Lübeck. Die Festwoche zum Dom-Geburtstag klingt bei vielen Lübeckern noch nach: „So schön hätten wir es uns nicht träumen lassen – das war ein wunderbares, von der ersten bis zur letzten Minute heiteres, fröhliches, bei aller Leichtigkeit auch tiefgehendes Fest. Vom Abendsegen mit Lichtermeer, Bläsern und Bischöfin zum Auftakt über das Tauffest im Freibad über den Festgottesdienst mit den anderen Lübecker Gemeinden und dem Picknick auf der Domwiese bis hin zu dem großen Bühnenprogramm, den Vorträgen, Führungen, dem zweiten großen Gottesdienst und dem grandiosen Abschlusskonzert. Ein Fest für die ganze Stadt mit Ausstrahlung weit darüber hinaus – wir konnten rund 10 000 Gäste begrüßen!“, schwärmt Dompastorin Margrit Wegner.
"Kein Cent Kirchensteuer"
Günstig sei es natürlich nicht gewesen, eine große Bühne draußen und eine im Dom aufzubauen, eine Schleife an den Nordturm zu hängen und so viele Menschen willkommen zu heißen. Aber: „Das Fest war jeden Cent wert und es floss kein Euro Kirchensteuer hinein – alles ist über Stifter und Sponsoren finanziert worden. Und die waren alle gern bereit, dafür Geld zu geben, weil die Vorfreude schon so ansteckend war“, betont die Pastorin.

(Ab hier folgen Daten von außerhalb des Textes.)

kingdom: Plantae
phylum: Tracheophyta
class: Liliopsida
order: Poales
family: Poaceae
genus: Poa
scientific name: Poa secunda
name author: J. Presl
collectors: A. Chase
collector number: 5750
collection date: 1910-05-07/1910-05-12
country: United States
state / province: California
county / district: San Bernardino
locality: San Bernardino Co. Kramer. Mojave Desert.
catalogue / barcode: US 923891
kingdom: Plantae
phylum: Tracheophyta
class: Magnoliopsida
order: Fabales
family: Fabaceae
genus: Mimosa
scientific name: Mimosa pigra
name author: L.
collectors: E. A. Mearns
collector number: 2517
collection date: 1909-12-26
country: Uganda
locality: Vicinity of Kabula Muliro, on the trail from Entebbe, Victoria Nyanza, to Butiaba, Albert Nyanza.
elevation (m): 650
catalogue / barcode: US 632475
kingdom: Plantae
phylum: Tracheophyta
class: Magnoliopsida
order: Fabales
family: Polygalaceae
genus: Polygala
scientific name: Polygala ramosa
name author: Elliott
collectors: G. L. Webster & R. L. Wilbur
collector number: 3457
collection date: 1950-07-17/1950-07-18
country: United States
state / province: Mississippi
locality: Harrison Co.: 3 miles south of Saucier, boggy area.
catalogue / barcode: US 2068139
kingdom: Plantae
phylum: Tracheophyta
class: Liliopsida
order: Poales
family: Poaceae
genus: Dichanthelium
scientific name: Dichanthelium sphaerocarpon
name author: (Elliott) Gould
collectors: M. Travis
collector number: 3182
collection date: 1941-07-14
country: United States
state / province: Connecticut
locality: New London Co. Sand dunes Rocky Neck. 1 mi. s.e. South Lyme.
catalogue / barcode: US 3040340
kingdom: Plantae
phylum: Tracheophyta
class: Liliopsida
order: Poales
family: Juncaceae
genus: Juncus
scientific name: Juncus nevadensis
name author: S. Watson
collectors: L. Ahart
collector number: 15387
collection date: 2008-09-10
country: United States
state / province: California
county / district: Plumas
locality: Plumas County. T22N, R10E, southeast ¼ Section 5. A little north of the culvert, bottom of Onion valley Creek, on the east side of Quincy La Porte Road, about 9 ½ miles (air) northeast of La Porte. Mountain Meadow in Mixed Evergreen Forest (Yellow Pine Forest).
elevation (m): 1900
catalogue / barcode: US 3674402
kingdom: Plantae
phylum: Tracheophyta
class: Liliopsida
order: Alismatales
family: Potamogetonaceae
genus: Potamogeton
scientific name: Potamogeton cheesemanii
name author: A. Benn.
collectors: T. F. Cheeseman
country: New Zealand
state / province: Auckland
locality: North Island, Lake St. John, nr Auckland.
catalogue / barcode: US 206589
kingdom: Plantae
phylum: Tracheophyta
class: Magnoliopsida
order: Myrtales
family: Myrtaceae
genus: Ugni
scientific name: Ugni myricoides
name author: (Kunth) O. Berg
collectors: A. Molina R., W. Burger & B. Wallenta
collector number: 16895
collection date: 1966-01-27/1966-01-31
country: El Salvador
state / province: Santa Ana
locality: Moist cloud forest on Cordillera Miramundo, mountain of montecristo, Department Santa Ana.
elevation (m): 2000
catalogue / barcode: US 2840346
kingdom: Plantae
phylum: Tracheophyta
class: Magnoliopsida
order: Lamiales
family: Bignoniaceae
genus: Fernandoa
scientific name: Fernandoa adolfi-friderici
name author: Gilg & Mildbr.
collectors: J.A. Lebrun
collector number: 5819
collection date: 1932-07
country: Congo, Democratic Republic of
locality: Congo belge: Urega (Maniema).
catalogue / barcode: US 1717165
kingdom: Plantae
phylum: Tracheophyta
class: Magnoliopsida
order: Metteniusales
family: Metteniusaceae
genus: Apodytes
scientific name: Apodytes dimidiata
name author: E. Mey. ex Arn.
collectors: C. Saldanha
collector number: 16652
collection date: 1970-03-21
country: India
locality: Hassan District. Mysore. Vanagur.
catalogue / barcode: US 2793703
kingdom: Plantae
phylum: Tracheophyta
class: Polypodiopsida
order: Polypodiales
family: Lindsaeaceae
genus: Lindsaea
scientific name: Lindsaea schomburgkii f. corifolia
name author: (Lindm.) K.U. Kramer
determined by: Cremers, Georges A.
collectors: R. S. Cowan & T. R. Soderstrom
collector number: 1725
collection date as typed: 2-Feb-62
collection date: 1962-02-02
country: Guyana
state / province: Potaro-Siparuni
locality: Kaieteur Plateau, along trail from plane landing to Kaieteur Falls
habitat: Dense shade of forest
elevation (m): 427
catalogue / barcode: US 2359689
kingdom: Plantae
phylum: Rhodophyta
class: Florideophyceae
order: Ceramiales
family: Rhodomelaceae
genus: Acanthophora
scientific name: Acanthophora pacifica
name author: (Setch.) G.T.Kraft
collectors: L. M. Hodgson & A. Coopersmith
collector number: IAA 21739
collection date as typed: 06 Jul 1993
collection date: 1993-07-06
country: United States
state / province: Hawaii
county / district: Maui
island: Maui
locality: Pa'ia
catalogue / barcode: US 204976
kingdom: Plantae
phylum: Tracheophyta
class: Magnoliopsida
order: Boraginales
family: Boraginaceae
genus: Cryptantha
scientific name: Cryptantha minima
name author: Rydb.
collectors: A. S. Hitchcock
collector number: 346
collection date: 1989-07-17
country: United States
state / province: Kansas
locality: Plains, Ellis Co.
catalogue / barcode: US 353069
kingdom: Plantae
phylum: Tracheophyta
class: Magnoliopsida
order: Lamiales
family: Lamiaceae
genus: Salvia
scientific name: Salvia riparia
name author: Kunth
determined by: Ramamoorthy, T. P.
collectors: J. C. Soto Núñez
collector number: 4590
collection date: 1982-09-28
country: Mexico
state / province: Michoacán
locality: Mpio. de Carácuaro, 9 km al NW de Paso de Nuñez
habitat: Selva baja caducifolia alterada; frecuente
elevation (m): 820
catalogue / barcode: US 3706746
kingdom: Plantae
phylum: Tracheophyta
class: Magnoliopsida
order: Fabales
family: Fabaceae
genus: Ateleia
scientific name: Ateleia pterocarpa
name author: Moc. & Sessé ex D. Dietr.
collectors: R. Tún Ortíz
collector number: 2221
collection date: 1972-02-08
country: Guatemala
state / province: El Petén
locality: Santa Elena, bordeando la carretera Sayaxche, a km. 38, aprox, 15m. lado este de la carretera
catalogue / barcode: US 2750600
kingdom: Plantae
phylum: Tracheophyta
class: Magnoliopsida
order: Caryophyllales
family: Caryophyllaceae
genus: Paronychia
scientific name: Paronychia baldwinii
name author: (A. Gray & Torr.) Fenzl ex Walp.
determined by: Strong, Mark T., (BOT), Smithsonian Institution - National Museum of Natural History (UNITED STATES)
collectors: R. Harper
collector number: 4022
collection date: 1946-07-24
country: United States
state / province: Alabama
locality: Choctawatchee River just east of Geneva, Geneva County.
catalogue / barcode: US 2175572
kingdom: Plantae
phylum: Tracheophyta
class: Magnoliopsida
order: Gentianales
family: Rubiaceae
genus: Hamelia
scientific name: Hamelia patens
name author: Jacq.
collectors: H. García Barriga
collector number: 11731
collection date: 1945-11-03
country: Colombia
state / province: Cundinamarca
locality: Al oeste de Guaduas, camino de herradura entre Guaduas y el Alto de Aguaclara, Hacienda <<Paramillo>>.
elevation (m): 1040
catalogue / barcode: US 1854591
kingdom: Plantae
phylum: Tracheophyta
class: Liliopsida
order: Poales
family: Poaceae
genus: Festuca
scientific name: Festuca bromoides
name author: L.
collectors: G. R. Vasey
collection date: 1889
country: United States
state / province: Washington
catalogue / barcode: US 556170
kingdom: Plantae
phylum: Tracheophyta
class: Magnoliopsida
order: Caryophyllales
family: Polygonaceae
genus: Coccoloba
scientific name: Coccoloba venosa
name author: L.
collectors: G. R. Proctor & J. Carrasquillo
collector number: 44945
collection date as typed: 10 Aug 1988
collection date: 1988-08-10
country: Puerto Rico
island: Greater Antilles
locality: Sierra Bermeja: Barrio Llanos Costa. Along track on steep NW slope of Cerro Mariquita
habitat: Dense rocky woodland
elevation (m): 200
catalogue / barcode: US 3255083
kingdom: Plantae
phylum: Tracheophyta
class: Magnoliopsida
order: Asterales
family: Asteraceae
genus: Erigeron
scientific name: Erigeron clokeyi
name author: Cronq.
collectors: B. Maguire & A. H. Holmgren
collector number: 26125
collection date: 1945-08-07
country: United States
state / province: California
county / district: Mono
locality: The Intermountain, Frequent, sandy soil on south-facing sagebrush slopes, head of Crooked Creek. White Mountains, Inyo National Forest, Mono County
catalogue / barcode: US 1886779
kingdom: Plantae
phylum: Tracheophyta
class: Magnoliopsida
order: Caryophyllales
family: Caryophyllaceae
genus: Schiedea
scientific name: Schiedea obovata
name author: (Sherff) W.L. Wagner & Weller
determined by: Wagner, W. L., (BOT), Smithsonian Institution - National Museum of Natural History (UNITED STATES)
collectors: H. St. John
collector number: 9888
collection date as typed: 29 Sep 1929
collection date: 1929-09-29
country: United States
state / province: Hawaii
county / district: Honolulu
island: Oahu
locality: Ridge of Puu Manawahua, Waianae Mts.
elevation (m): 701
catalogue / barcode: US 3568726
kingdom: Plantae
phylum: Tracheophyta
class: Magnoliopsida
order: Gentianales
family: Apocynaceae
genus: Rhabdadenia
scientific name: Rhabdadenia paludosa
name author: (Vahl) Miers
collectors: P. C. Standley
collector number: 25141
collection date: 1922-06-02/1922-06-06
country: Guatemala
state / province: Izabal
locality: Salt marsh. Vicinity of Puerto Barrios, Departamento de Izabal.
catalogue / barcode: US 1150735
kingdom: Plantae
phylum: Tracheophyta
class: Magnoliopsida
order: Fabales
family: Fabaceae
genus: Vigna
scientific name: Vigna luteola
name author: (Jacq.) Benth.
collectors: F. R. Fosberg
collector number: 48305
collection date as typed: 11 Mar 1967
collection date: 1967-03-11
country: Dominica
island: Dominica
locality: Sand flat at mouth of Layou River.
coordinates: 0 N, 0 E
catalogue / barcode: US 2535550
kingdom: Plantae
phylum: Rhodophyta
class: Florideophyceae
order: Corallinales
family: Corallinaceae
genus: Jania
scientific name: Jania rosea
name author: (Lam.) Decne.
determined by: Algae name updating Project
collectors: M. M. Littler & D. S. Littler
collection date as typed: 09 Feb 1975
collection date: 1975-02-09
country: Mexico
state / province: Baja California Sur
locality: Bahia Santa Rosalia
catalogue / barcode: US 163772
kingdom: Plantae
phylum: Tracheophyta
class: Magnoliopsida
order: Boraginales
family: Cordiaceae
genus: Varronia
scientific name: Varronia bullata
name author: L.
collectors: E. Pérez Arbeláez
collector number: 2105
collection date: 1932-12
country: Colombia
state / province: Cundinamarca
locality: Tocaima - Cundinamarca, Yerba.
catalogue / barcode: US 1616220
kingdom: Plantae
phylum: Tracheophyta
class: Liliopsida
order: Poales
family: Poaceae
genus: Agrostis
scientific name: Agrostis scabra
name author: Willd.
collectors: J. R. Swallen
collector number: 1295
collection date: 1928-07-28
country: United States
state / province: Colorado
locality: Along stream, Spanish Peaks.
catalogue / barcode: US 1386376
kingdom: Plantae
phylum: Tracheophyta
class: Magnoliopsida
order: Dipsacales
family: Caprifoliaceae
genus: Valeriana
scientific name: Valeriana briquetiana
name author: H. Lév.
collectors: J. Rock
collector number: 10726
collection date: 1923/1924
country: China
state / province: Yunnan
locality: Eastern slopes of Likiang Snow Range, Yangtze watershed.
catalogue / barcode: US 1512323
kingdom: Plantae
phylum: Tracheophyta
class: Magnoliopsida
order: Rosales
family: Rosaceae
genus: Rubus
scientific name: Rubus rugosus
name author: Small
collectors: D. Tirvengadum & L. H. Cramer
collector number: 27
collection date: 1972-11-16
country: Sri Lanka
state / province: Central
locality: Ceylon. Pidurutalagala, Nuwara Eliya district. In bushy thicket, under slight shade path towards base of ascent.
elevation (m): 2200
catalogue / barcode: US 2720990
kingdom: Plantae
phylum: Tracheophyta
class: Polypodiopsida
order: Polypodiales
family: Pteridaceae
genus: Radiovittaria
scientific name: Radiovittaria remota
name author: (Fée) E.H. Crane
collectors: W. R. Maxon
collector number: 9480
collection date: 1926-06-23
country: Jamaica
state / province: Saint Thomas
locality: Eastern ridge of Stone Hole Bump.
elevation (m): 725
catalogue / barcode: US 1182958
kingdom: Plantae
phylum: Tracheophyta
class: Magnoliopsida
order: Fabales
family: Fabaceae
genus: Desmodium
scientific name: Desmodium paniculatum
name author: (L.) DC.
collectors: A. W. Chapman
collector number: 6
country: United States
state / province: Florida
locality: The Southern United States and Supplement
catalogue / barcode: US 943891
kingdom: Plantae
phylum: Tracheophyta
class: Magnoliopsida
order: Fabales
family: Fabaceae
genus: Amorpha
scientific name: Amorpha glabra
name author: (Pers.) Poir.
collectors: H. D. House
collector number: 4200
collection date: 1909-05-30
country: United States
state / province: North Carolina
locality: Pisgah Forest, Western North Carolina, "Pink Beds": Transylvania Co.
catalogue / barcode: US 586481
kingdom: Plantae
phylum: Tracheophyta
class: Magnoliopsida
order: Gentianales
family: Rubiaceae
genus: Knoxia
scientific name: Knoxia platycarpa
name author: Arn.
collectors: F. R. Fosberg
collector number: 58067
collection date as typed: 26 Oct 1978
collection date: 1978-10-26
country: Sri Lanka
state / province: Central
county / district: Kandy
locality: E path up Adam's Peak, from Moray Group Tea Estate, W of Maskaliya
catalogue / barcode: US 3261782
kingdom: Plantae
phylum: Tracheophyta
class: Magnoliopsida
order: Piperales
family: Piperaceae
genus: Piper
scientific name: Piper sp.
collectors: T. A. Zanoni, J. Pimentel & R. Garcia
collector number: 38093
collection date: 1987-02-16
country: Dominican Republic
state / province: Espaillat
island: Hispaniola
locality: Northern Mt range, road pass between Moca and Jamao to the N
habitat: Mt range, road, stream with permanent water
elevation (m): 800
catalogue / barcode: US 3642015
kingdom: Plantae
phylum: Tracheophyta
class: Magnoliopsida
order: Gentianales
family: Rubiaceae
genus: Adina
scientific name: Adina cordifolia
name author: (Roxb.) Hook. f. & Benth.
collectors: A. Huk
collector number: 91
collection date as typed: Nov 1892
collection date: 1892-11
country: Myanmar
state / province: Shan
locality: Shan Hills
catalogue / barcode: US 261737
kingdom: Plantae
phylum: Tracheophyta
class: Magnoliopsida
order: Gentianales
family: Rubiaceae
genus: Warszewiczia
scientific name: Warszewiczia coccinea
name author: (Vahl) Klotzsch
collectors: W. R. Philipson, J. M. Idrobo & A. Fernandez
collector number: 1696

Lichtquelle und Kraftzentrum
Bischöfin Kirsten Fehrs bezeichnete den Dom in ihrer Eröffnungs-Andacht als Herberge und Trutzburg, Lichtquelle und Kraftzentrum: „Denn du kennst das Gloria und den Schmerz der Geschichte und so – Schicht um Schicht in der Geschichte – erzählst du von den Wunden der Kriege und von den Wundern der Errettung“. Der Dom gebe Geborgenheit im Inneren, und den Fingerzeig im Äußeren. „Weisen doch die Türme, die angeschlagenen, dennoch und immer auf den, der uns segnet und behütet und bewahrt. Und dann sehen wir die aufgewühlten Seelen dieser Tage und die belastete Seele auch unseres Landes – und wissen, hier ist ein Ort, an dem wir Kraft gewinnen. Klarheit und Aussicht“.
Glaube und Gottvertrauen
Staunend im Meisterwerk der Baukunst stehend sah sich Landesbischöfin Kristina Kühnbaum-Schmidt beim Festgottesdienst am 2. Juli: „Wer könnte anders als ergriffen sein von dem Zeugnis, dass der Dom ablegt vom Glauben, vom Gottvertrauen, von Hoffnung und Liebe der Menschen durch die Jahrhunderte hindurch! Der Dom ist Zeuge wie Heimat für Freud und Leid der Menschen“. Die Domgemeinde habe Augen nicht nur für sich selbst, sondern auch Augen für andere – Große und Kleine, Alte und Junge: „Für Menschen, die hier in Lübeck Zuflucht suchen vor Gewalt und Terror, vor Hunger und Dürre an anderen Orten der Erde. Für Menschen in Nah und Fern, die Gebet und tatkräftige Unterstützung brauchen. Wer so von eigenen Sorgen und Nöten absehen kann, um hinzusehen auf Andere, wer über das Eigene die Anderen nicht vergisst, der oder die lebt in der Nachfolge Christi“.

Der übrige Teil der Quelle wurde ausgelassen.